It was fitting that it was my last day in the office. I had just finished the training proposal Mam had asked of me. Of course, I didn't do it all by myself because I must admit, if I were to have finished the work all by myself, I would get a beating so bad, they won't let me in ASoG again (just kidding). Ate Karen helped me a lot in formatting the document's contents and arranging all my ideas into coherent statements. Writing proposals in a professional environment is very different from what I have learned in my years of schooling. It is not that Ateneo has not taught me the technique and rigor to write in such a manner, I was just giddy and excited for myself, to be able to use the writing skills I learned at an earlier time. I thank all my teachers for teaching me to love and learn writing and at the same time, for teaching me to become someone who is willing to exonerate people for bad grammar.
To be able to work in such a high pressure environment was also helpful, albeit something I'm already used to in college and in the past. Pressure could easily be my middle name really, and work was something that seemed routine. Hours upon hours of logged time in the office gave me a sense (in a nutshell) of a life I could possibly see in my future: a desk job with a few office mates, the droning sound of the airconditioner, an annoying desktop with a screen that fizzles until your eyes blow out of their sockets, so much that I had to bring my own laptop; a boss who constantly looks over your shoulder to check on your work and finally, an eerily quiet atmosphere that suggests the occupants inside are ghosts. "Way to describe your experience!", you might say. Intrepid and intrigued as I am at the prospect of having this career path in the future, I still am hopeful for the future that this may not happen to me. The pressure I experienced at work was for me, necessary for my own good good. And don't people get satisfaction for overcoming pressure?

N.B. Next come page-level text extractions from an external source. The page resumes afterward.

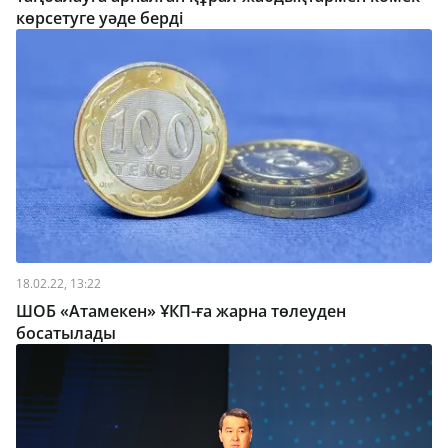
көрсетуге уәде берді
18.02.22, 13:22
ШОБ «Атамекен» ҰКП-ға жарна төлеуден
босатылады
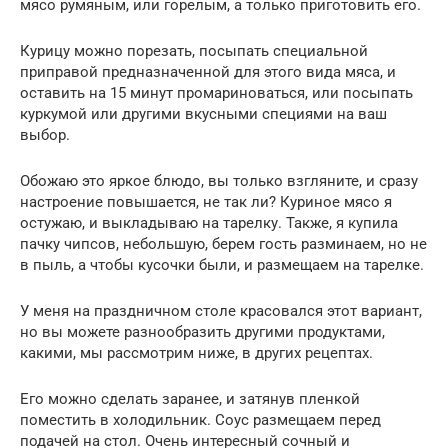
мясо румяным, или горелым, а только приготовить его.
Курицу можно порезать, посыпать специальной
приправой предназначенной для этого вида мяса, и
оставить на 15 минут промариноваться, или посыпать
куркумой или другими вкусными специями на ваш
выбор.
Обожаю это яркое блюдо, вы только взгляните, и сразу
настроение повышается, не так ли? Куриное мясо я
остужаю, и выкладываю на тарелку. Также, я купила
пачку чипсов, небольшую, берем гость разминаем, но не
в пыль, а чтобы кусочки были, и размещаем на тарелке.
У меня на праздничном столе красовался этот вариант,
но вы можете разнообразить другими продуктами,
какими, мы рассмотрим ниже, в других рецептах.
Его можно сделать заранее, и затянув пленкой
поместить в холодильник. Соус размещаем перед
подачей на стол. Очень интересный сочный и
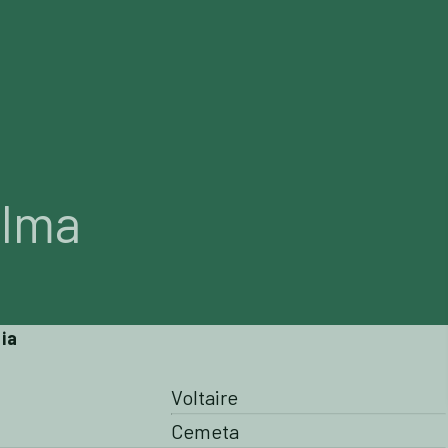
ALES
BREEDERS MARKET
ICSI
SOBRE NOSOTRO
alma
ia
Voltaire
Cemeta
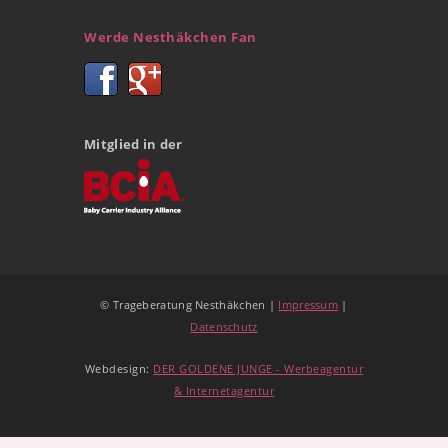
Werde Nesthäkchen Fan
Mitglied in der
© Trageberatung Nesthäkchen |
Impressum
|
Datenschutz
Webdesign:
DER GOLDENE JUNGE - Werbeagentur
& Internetagentur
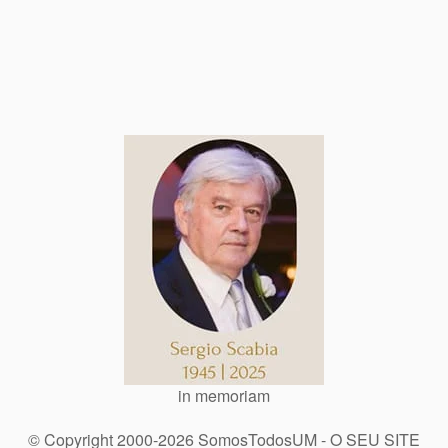
in memoriam
© Copyright 2000-2026 SomosTodosUM - O SEU SITE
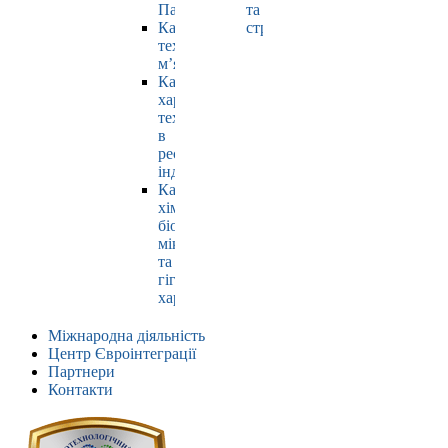
Павлюк
та
Кафедра
страхування
технології
м’яса
Кафедра
харчових
технологій
в
ресторанній
індустрії
Кафедра
хімії,
біохімії,
мікробіології
та
гігієни
харчування
Міжнародна діяльність
Центр Євроінтеграції
Партнери
Контакти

I sit here thinking what things I could have done better during my short time at ASoG. In spite of a short tenure, Mam Aurma gave me the opportunity to work with them in future, during the school year and beyond. She said that she was grateful for my performance and is willing to help me out as well. I don't know but deep down inside me, I feel that someway or another, I have to return the favor. Is this the last time I will see my time at the office? Time will tell. I am a guy who does seek opportunity, and well I did snag a great one at that this summer. This may well be only the beginning of a wonderful partnership with ASoG.